In early 2017 Martin Fowler wrote a great article called Continuous Integration Certification. The title referred to a joke he was making by parodying some professional certifications available that give you the title ‘Certified Master of Buzzword’ by paying for a Buzzword certification course and passing a multiple choice test. (Which reminds me there is a whole site for one hilarious DevOps certification parody).
Martin wasn’t of course actually selling a certification, he was just writing down self-evaluation criteria to help people assess whether they were actually performing Continuous Integration in the spirit that the term was invented, or whether they are missing out by having effectively cargo-culted just the easiest to copy bits. The criteria for Martin’s self-evaluation had been created and used by Jez Humble at conferences where he politely and helped large rooms of people realise they still had further opportunity for kata around their CI/CD pipelines. It was an entertaining post that very effectively highlighted important parts of implementing Continuous Integration.
In this post I wanted to attempt to recreate the same blog but on the topic of Site Reliability Engineering (SRE). So unfortunately I won’t be offering certificates (but feel free to make and print your own). Ben Treynor-Sloss at Google created the term SRE and Google have documented it at length including two books. I don’t claim to be an authority on the topic. But I do have around 18 months of experience at experimenting with SRE practices in different settings, and hence I base my criteria here on what I have found to be most valuable.
- Do you have a common language to describe reliability of your services expressed in the eyes of your customer and written in business terms? You might choose to base this around the terminology that Google defined (SLIs, SLOs). It needs to be able to describe customer interactions with the system and be able to distinguish as to whether they are of sufficient quality to be consider reliable or not. It should be understood consistently by all internal stakeholders across people performing the roles of traditional functional areas (Business, Dev, Ops).

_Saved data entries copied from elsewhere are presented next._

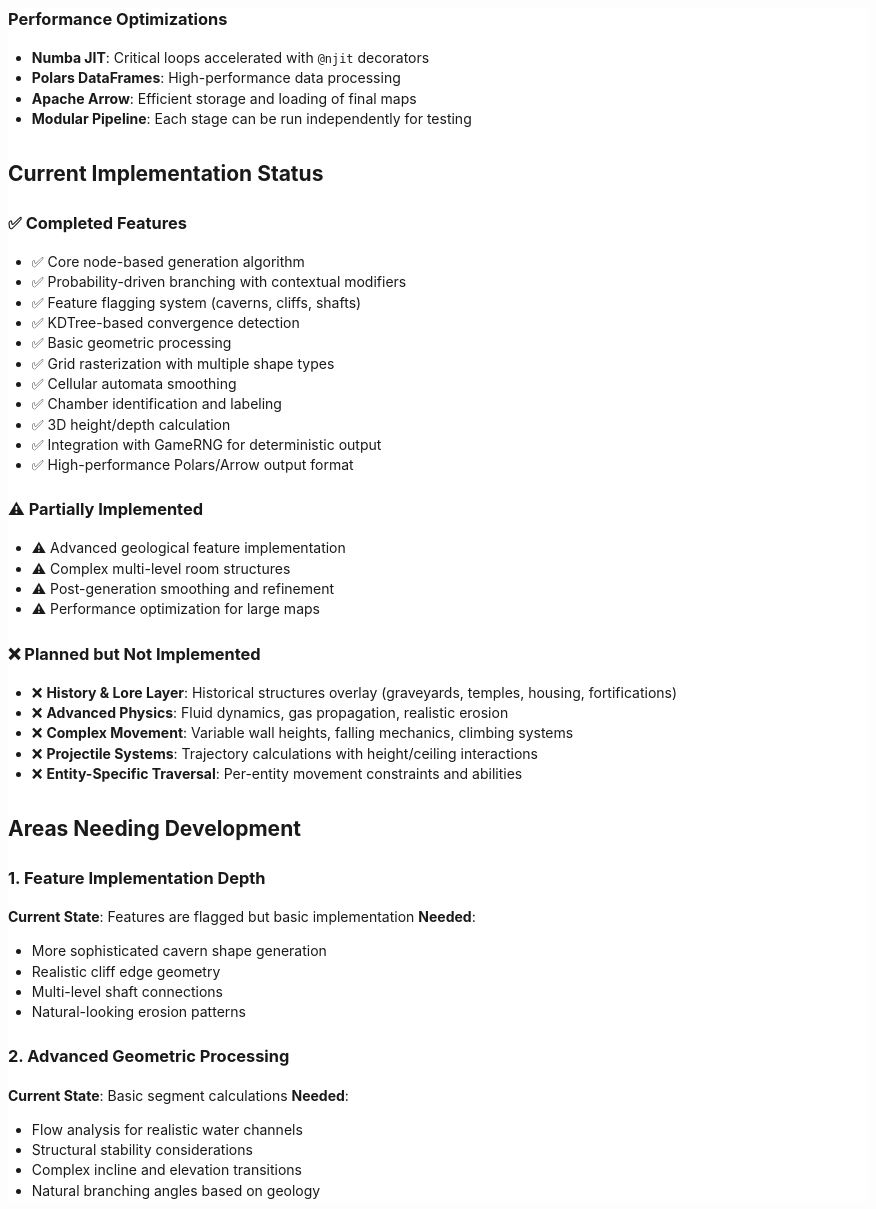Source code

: ### Performance Optimizations
- **Numba JIT**: Critical loops accelerated with `@njit` decorators
- **Polars DataFrames**: High-performance data processing
- **Apache Arrow**: Efficient storage and loading of final maps
- **Modular Pipeline**: Each stage can be run independently for testing

## Current Implementation Status

### ✅ Completed Features
- ✅ Core node-based generation algorithm
- ✅ Probability-driven branching with contextual modifiers
- ✅ Feature flagging system (caverns, cliffs, shafts)
- ✅ KDTree-based convergence detection
- ✅ Basic geometric processing
- ✅ Grid rasterization with multiple shape types
- ✅ Cellular automata smoothing
- ✅ Chamber identification and labeling
- ✅ 3D height/depth calculation
- ✅ Integration with GameRNG for deterministic output
- ✅ High-performance Polars/Arrow output format

### ⚠️ Partially Implemented
- ⚠️ Advanced geological feature implementation
- ⚠️ Complex multi-level room structures  
- ⚠️ Post-generation smoothing and refinement
- ⚠️ Performance optimization for large maps

### ❌ Planned but Not Implemented
- ❌ **History & Lore Layer**: Historical structures overlay (graveyards, temples, housing, fortifications)
- ❌ **Advanced Physics**: Fluid dynamics, gas propagation, realistic erosion
- ❌ **Complex Movement**: Variable wall heights, falling mechanics, climbing systems
- ❌ **Projectile Systems**: Trajectory calculations with height/ceiling interactions
- ❌ **Entity-Specific Traversal**: Per-entity movement constraints and abilities

## Areas Needing Development

### 1. Feature Implementation Depth
**Current State**: Features are flagged but basic implementation
**Needed**:
- More sophisticated cavern shape generation
- Realistic cliff edge geometry
- Multi-level shaft connections
- Natural-looking erosion patterns

### 2. Advanced Geometric Processing
**Current State**: Basic segment calculations
**Needed**:
- Flow analysis for realistic water channels
- Structural stability considerations
- Complex incline and elevation transitions
- Natural branching angles based on geology

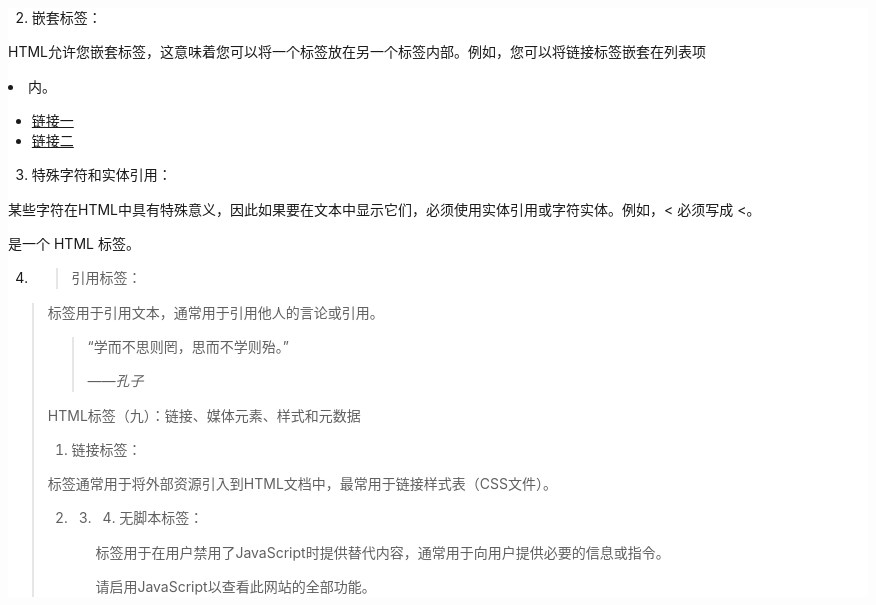2. 嵌套标签：

HTML允许您嵌套标签，这意味着您可以将一个标签放在另一个标签内部。例如，您可以将链接标签<a>嵌套在列表项<li>内。

<ul>
  <li><a href="#">链接一</a></li>
  <li><a href="#">链接二</a></li>
</ul>

3. 特殊字符和实体引用：

某些字符在HTML中具有特殊意义，因此如果要在文本中显示它们，必须使用实体引用或字符实体。例如，< 必须写成 &lt;。

<p><div> 是一个 HTML 标签。</p>

4. <blockquote> 引用标签：

<blockquote> 标签用于引用文本，通常用于引用他人的言论或引用。


<blockquote>
  <p>“学而不思则罔，思而不学则殆。”</p>
  <cite>——孔子</cite>
</blockquote>

HTML标签（九）：链接、媒体元素、样式和元数据

1. <link> 链接标签：

<link> 标签通常用于将外部资源引入到HTML文档中，最常用于链接样式表（CSS文件）。

<link rel="stylesheet" type="text/css" href="styles.css">

2. <style> 内联样式标签：

<style> 标签用于在HTML文档内部定义样式规则，它通常位于文档的 <head> 部分。这样的样式称为内联样式。


<style>
  p {
    color: blue;
  }
</style>

3. <script> 脚本标签：

<script> 标签用于在HTML文档中嵌入JavaScript代码，可以实现网页的交互和动态效果。


<script>
  function sayHello() {
    alert("Hello, World!");
  }
</script>

4. <noscript> 无脚本标签：

<noscript> 标签用于在用户禁用了JavaScript时提供替代内容，通常用于向用户提供必要的信息或指令。


<noscript>
  请启用JavaScript以查看此网站的全部功能。
</noscript>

- Have you used that common language to create common definitions of what reliability means for your specific systems and have you agreed across all internal roles (see above) what acceptable target levels should be?
- Are there people identified as being committed to trying to achieve the agreed ‘acceptable’ target levels of reliability by supporting the system when it is experiencing issues? They may or may not have the job title Site Reliability Engineer.
- Have you implemented capturing these metrics from your live systems so that you can evaluate over different time windows whether the target levels of reliability were achieved?
- Are there people that review these metrics as part of supporting the live service and use them to prioritise their efforts around resolving incidents that are causing customers to experience events that do not meet the definition of being reliable. They could be using Error Budget alerting policies for this or alternative approaches like reporting on significant numbers of unreliable events.
- When one of the metrics is failing to hit the target value over the agreed measurement window, does this situation lead to consequences happening to address the root causes, improve reliably and increase resilience? Are those consequences felt across (i.e. will be noticed by) all stakeholder functional areas (Business, Dev, Ops) i.e. they definitely aren’t just the job of the affected people performing support roles to resolve?
- Are the consequences in the above step pre-agreed, i.e. the breaching of the target doesn’t not lead to a prioritisation exercise or worse something like a problem record being turned into a story at the bottom of a backlog. Instead these consequences should happen naturally.
- Have you made commitment to the people supporting a service that: manual work, incident resolution, and receiving alerts when on call etc. will only represent part and not all of their job. The rest of their time will be available for continuous improvement, personal improvement, and other overhead. You don’t have to call this work Toil (as Google do), you don’t have to set a target of people spending working on Toil at below 50% (as Google do). You just need to set and expectation with some target and commit to hitting it.
- Do you have a well understood definition of what Google call Toil and you are planning to measure and manage the amount of it that teams are performing?
- Do you have a mechanism for quantify Toil performed and using that information to prioritise reduction of Toil?
- Do you have a mechanism that ensures team members have time to reduce Toil (i.e. pay back operational Technical Debt)?
- Do you continuously strive to create a psychologically safe environment and celebrate the learning you get from failures?
If you answered ‘yes’ to all of these I believe you’ve successfully taken on board some of the most valuable parts of SRE. Print yourself a certificate! Obviously if you answered “yes” to some and “we’re trying that” with others, then that’s fantastic as well.
You might be surprised to see the omission of things like “you build it you run it”, “full stack engineers”, “operators coding”, “cloud” even. In my opinion these can be parts of the equation that work for some organisations, but are orthogonal to the practicing of SRE or not. If you are surprised not to see things about Emergency response processes, data processing pipelines, canary releases etc., it’s not because I don’t think they are important, I just don’t see them (or the emphasis of them) as unique enough to SRE as to be part of my certification. (Perhaps I should create and advance certification – cha-ching.)
Hope this is helpful. Please let me know if you have ideas about the list.